Delacelle, Pierre
Biographie
Ouvrier cordonnier. Le 2 août 1832, il sollicita la décoration de Juillet auprès du ministère de l’Intérieur : « […] Dans les journées des 27, 28 et 29 juillet 1830, qu’il a été un des premiers armés pour la défense de son pays, et qu’il y est toujours prêt et a engagé les jeunes gens à ce qu’ils suivent son exemple, qu’il a concouru aussi le premier avec les autorités de la ville de Versailles à rentrer à la caserne des ex-gardes du corps de Noilles, malgré que ces derniers ne discontinuaient de faire feu sur eux, cela n’a pas empêché qu’ils se soient vu forcés de prendre la fuite et de nous laisser vainqueurs de leur quartier, en y laissant leurs armes et que, dans les mêmes journées, il a rencontré des convois de fourrage qui prenaient la direction de Paris, qu’il a fait rétrograder ces mêmes convois et les a conduits à la mairie pour y rester à la disposition de M. le maire de la ville. Il a fait aussi avec honneur partie du nombre des bons citoyens qui ont marché jusqu’à Rambouillet, le 3 août. S’il se permet de vous interrompre pour vous faire connaître ces faits, ce qu’il n’a pas osé faire depuis deux ans, c’est qu’il voit ses camarades qui ont obtenu des récompenses pour une conduite comme celle qu’il a tenue.

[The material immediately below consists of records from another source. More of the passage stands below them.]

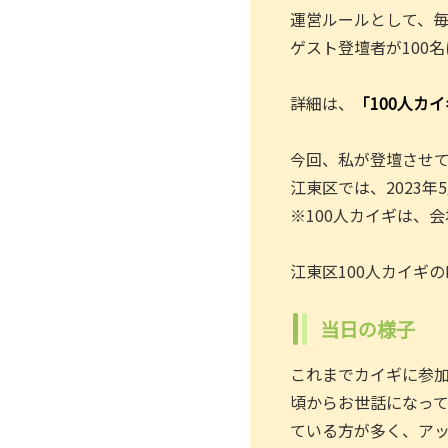
運営ルールとして、毎
ゲスト登壇者が100
詳細は、
「100人カイ
今回、私が登壇させて
江東区では、2023
※100人カイギは、
江東区100人カイギの
当日の様子
これまでカイギに参
頃からお世話になっ
ている方が多く、ア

C’est pour quoi il ose espérer qu’il obtiendra de vous les mêmes faveurs et vous rendrez justice à celui que l’on trouvera toujours prêt à verser son sang pour la défense de son pays. » Le 10 août 1832, le ministère de l’Intérieur répondit à sa lettre de demande de la décoration de Juillet en récompense de la part qu’il avait prise à la révolution de Juillet, que c’était auprès de la Commission des récompenses nationales établie dans la préfecture de Versailles qu’il aurait dû effectuer sa demande. Il était chasseur dans la 3e compagnie du 2e bataillon de la garde nationale de Versailles. Il demeurait 2, carrefour Charon à Versailles en 1832. Archives nationales F/1dIII/81, dossier Seine-Inférieure ; Archives nationales F/1dIII/81, dossier Seine-et-Oise.